(Document segment)

Thank you for the reply. How did you managed to make it work in a windows form project? This code acts exactly like the console one, no event are fired but the file is downloaded:
using System;
using System.Diagnostics;
using System.Net;
using System.Threading;
using System.Windows.Forms;
namespace WindowsFormsApplication1
{
public partial class Form1 : Form
{
public Form1()
{
InitializeComponent();
}
public void CheckUpdate(object arg)
{
// This simulates my update process
DownloadFile();
Thread.Sleep(5000);
Debug.WriteLine("Update completed");
}
public void DownloadFile()
{
var webClient = new WebClient();
var progressBar = new ProgressBar();
AddControl(progressBar);
webClient.DownloadProgressChanged += (o, e) =>
{
Debug.WriteLine(e.ProgressPercentage);
progressBar.Value = e.ProgressPercentage;
};
webClient.DownloadFileCompleted += (o, e) => Debug.WriteLine("Download completed.");
Debug.WriteLine("Starting download...");
webClient.DownloadFileAsync(new Uri("http://cdimage.debian.org/debian-cd/5.0.4/i386/iso-cd/debian-504-i386-netinst.iso"), "debian-504-i386-netinst.iso");
}
private void button1\_Click(object sender, EventArgs e)

(End Document segment)

## Exercise requirements
Continue the forum post with the WinForms download code from where it stops.

(Information)

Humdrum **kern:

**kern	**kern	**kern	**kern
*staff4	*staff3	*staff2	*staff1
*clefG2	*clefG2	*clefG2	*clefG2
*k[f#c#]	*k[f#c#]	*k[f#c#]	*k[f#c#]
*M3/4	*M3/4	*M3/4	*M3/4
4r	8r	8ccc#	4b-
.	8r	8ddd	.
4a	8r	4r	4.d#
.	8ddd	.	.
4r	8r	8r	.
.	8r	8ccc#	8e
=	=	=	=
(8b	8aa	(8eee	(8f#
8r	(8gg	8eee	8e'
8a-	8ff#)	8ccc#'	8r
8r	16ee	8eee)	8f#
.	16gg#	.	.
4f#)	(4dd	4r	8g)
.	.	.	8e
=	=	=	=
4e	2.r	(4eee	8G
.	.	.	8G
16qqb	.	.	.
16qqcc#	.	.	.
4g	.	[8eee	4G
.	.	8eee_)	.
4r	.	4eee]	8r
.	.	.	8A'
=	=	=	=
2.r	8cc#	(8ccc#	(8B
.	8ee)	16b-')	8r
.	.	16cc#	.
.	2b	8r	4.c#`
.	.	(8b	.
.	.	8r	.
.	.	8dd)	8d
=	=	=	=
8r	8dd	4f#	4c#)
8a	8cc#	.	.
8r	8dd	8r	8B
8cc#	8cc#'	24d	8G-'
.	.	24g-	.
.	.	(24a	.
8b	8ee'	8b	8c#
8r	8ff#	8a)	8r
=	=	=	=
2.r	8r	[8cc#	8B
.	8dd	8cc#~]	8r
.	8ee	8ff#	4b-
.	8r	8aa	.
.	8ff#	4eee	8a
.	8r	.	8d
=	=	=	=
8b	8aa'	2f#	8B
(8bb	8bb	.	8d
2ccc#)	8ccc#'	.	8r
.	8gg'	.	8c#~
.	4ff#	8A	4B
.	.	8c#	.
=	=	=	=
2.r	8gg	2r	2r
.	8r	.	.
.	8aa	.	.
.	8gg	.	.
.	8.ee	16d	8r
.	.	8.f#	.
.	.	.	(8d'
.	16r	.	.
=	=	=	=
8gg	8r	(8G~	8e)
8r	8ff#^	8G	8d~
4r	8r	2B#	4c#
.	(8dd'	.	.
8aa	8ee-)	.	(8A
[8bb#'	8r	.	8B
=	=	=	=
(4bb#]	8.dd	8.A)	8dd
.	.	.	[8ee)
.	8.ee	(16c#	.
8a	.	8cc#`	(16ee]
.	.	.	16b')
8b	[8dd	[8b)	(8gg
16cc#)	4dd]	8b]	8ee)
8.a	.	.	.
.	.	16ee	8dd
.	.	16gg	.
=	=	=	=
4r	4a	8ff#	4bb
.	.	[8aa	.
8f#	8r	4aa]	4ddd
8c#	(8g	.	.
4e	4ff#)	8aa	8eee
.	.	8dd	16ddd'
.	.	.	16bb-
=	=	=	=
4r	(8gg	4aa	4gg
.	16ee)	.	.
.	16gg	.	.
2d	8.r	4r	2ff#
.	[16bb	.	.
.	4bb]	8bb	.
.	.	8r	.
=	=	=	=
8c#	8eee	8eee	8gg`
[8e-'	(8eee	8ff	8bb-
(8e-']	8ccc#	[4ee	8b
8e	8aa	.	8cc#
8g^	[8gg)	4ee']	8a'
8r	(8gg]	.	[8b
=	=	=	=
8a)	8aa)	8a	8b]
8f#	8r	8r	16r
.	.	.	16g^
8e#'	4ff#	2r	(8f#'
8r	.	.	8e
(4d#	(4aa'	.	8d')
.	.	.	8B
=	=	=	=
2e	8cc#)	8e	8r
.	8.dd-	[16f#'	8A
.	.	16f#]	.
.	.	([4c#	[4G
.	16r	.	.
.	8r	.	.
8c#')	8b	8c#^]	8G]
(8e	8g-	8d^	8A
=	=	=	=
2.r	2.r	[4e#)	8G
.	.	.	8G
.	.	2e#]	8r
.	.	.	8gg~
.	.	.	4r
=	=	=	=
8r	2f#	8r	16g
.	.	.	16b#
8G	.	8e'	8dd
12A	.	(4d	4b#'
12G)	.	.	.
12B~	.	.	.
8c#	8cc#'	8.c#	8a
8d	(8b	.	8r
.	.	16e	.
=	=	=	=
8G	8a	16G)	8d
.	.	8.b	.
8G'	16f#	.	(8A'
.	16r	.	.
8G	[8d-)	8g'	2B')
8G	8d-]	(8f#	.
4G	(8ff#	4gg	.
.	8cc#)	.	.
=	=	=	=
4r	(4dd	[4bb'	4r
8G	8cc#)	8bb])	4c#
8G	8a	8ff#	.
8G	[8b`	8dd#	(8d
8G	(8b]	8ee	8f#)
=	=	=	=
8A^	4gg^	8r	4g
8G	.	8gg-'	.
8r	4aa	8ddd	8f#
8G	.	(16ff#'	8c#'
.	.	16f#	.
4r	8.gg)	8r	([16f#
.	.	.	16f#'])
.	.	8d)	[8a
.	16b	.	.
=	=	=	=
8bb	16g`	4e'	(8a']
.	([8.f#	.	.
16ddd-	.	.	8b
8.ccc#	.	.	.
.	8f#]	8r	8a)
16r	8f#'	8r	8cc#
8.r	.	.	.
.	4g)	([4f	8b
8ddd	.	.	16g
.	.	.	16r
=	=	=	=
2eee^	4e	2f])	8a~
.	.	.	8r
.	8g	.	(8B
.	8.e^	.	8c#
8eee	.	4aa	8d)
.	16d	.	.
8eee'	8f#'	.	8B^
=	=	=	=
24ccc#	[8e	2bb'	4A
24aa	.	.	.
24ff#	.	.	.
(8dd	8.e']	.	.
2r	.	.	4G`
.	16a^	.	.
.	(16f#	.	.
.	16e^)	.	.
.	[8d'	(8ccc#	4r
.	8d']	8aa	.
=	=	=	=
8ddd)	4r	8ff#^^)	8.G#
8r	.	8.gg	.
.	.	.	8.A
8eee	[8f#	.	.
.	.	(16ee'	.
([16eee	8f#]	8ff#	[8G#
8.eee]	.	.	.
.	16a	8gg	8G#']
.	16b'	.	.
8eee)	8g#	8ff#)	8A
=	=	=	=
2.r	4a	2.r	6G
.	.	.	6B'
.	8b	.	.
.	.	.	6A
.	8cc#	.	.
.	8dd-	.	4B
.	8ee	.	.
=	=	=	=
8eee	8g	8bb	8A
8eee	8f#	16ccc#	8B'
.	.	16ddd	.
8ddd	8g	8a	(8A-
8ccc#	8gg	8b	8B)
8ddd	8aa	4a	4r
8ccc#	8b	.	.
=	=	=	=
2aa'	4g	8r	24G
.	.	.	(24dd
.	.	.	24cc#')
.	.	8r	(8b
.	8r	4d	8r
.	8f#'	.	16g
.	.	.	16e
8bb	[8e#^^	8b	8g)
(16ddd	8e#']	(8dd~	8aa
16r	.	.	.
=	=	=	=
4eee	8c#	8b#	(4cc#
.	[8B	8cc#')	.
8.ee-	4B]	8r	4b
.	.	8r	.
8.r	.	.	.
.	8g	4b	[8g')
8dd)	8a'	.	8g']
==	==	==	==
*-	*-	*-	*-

(End Information)

## Expected answer
{
ThreadPool.QueueUserWorkItem(CheckUpdate);
}
private void AddControl(Control control)
{
if (flowLayoutPanel1.InvokeRequired)
flowLayoutPanel1.BeginInvoke(new MethodInvoker(() => AddControl(control)));
else
flowLayoutPanel1.Controls.Add(control);
}
}
}
This is also quite similar the code I'm actually using in my project. I forgot to mention that for this project I'm using NET 2.0 so maybe this can work differently in later versions.